Françoise Muller a posé des congés pour être présente ce matin et se tient prête à donner le temps qu’il faudra. Elle comprend à travers le détails de ces formations que la justice restaurative est une démarche entièrement sécurisée :
« La notion de sécurité est très importante. C’est ultra préparé. Rien n’est laissé au hasard. Tout est fait pour protéger tous les participants. Chacun peut se retirer quand il le veut. »
Après les entretiens de préparation, viennent enfin les rencontres des sous-groupes d’auteurs et de victimes, puis du groupe entier qui va se rassembler au cours de cinq rendez-vous hebdomadaires. Les deux animateurs ne seront plus dès lors que les gardiens du cadre.
Accueillir les émotions
« C’est à ce stade que les membres de la communauté entrent en jeu pour accueillir les émotions », retient Nicole B., après sa récente formation à cette mission prioritaire pour les bénévoles.
Les membres de la communauté interviennent par deux. Ils connaissent le type d’infraction qui réunit le groupe mais, contrairement aux deux animateurs qui ont préparé les rencontres, n’ont aucune information sur les parcours des participants. Leur mission est de maintenir un climat sécurisé et empathique avec les deux parties, dans une posture de « tampon ». Dans le cercle de parole, ils se placent ainsi de manière à ce que victimes et auteurs ne soient pas assis côte à côte. Au cours de la pause conviviale, ils s’insèrent dans les échanges et veillent à ce que des alliances de petits groupes ne se forment pas.
Nicole B. justifie :
« Cet accompagnement est limité dans le temps. C’est un espace pour cheminer ensemble mais contrairement à ce que l’on voit dans le film, il n’est pas souhaitable que les participants créent des liens et se revoient ensuite. »

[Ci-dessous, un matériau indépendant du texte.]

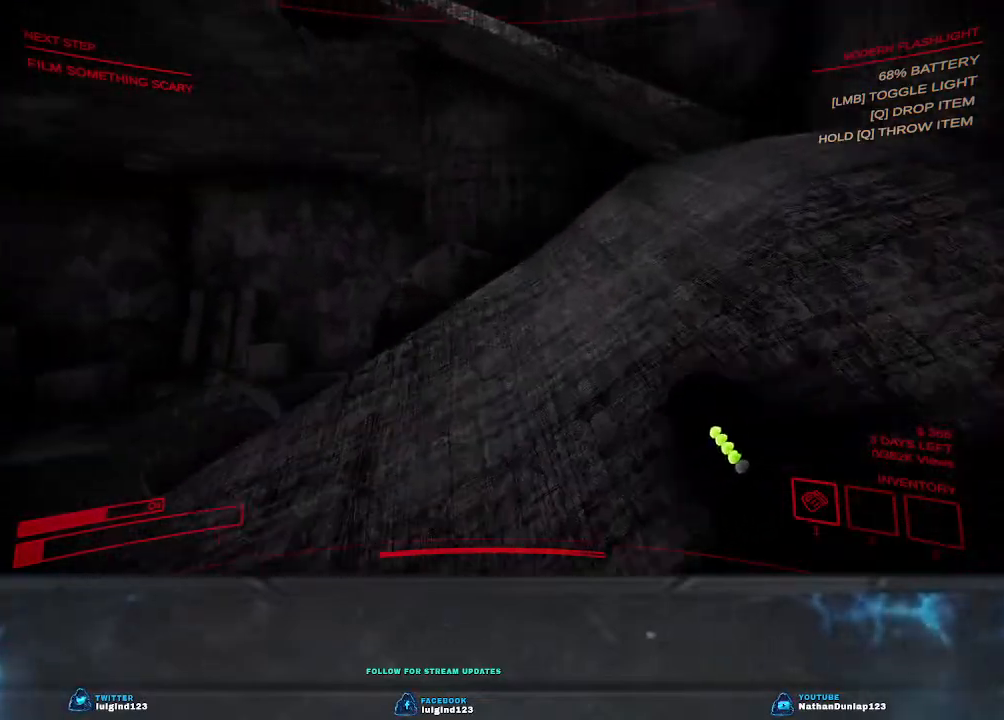
{"keys": ["d", "w"], "events": [[300, "shift", "up"]]}
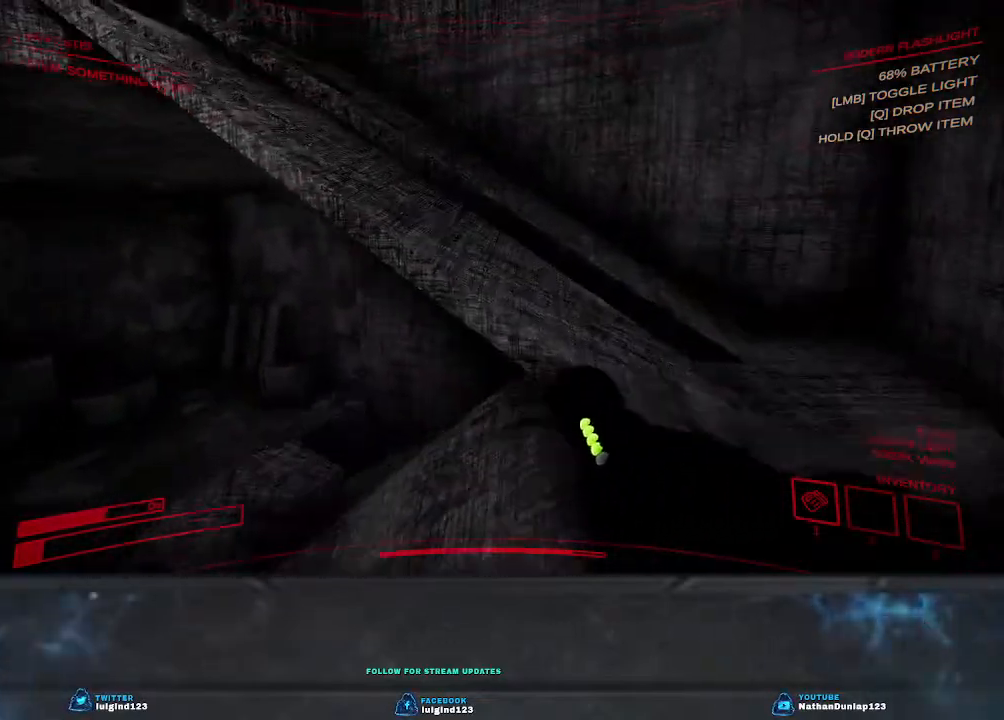
{"keys": ["d"], "events": [[267, "w", "up"]]}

Lors de leur récente formation de membres de la communauté, les mises en situation ont poussé les bénévoles dans leurs retranchements. Françoise Muller raconte :
« Le formateur nous a posé des questions très frontales. Or un membre de la communauté n’est pas là pour parler de lui. Il a joué quelqu’un qui n’arrêtait plus de pleurer. Est-ce qu’il y a des limites dans les gestes ? Peut-on, peut-être, mettre une main sur l’épaule ? Il suffit souvent de donner un mouchoir ou de proposer un verre d’eau, d’être présent plutôt que de chercher à consoler. »
Patience
Eulalie Spychiger assure que la justice restaurative est ouverte à tous les profils de bénévoles, à condition d’être dans une démarche la plus désintéressée possible et ne venir ni avec sa casquette de professionnel ni par curiosité.
« Je ne m’engage pas là-dedans pour m’occuper mais je me tiens prêt pour le moment où on me proposera quelque chose », consent Jean-Luc Gries.
La formation pratique certifiante à l’animation n’est pas programmée pour cette année. La rencontre en centre de détention projetée en 2024 doit être encadrée par des professionnels déjà formés. Seuls deux des quinze bénévoles préparés au rôle de membre de la communauté pourront y contribuer. Ils seront choisis en fonction de leurs possibilités de contrebalancer les profils et les personnalités des participants volontaires.